# INSTRUCTIONS TO FOLLOW
Copy the entries exactly. Leave nothing out and add nothing.

==================================================

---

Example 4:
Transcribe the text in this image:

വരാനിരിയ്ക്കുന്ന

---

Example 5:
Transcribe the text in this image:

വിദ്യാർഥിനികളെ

==================================================

# ANSWER TO THIS TASK
---

Example 4:
Transcribe the text in this image:

വരാനിരിയ്ക്കുന്ന

---

Example 5:
Transcribe the text in this image:

വിദ്യാർഥിനികളെ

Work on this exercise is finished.